Sur les conclusions à fin d’annulation de la décision du 29 août 2025 :
Ainsi que cela a été dit au point 3, le recours gracieux formé par Mme B… n’était pas tardif. Ainsi, en rejetant ce recours comme irrecevable pour ce motif, la commission de médiation a entaché sa décision d’une erreur de fait. Par suite, la décision du 29 août 2025 par laquelle la commission de médiation a rejeté le recours gracieux de la requérante doit être annulée.

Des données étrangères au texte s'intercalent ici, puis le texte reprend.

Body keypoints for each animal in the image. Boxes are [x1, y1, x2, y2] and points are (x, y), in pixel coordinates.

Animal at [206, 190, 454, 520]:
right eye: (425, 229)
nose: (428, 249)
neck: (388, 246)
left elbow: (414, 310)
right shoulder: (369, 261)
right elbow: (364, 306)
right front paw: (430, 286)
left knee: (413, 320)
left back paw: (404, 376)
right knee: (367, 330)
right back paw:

Sur les conclusions à fin d’injonction :
L’annulation de la décision de la commission de médiation refusant de reconnaître un caractère prioritaire et urgent à la demande de logement de Mme B… implique nécessairement que la commission se prononce de nouveau sur cette demande, en tenant compte des motifs du présent jugement. Il y a donc lieu d’enjoindre à la commission de médiation du droit au logement opposable du Val-d’Oise de réexaminer la demande de logement de l’intéressée et de prendre une nouvelle décision, dans un délai de trois mois à compter de la notification du présent jugement.
Sur les frais liés au litige :
Il n’y a pas lieu de mettre à la charge de Mme B… la somme réclamée par le préfet du Val-d’Oise sur le fondement des dispositions de l’article L. 761-1 du code de justice administrative.
Par ces motifs, le tribunal décide :
Article 1er : La décision du 11 avril 2025 par laquelle la commission de médiation du Val-d’Oise a refusé de reconnaître le caractère prioritaire et urgent de la demande de logement de Mme B… et la décision implicite de rejet de son recours gracieux sont annulées.
Article 2 : Il est enjoint à la commission de médiation du département du Val-d’Oise de réexaminer le recours amiable de Mme B… et de se prononcer sur le caractère prioritaire et urgent de sa demande de logement social, dans un délai de trois mois à compter de la notification du présent jugement.
Article 3 : Les conclusions du préfet du Val-d’Oise présentées sur le fondement des dispositions de l’article L. 761-1 du code de justice administrative sont rejetées.
Article 4 : Le présent jugement sera notifié à Mme A… B… et au ministre de la ville et du logement.
Copie en sera adressée au préfet du Val-d’Oise.
Rendu public par mise à disposition au greffe le 16 mars 2026.
Le magistrat désigné,
Signé
S. Bourragué
La greffière,
Signé
E. Prigent
La République mande et ordonne au ministre de la ville et du logement en ce qui le concerne ou à tous huissiers de justice à ce requis en ce qui concerne les voies de droit commun contre les parties privées, de pourvoir à l’exécution de la présente décision.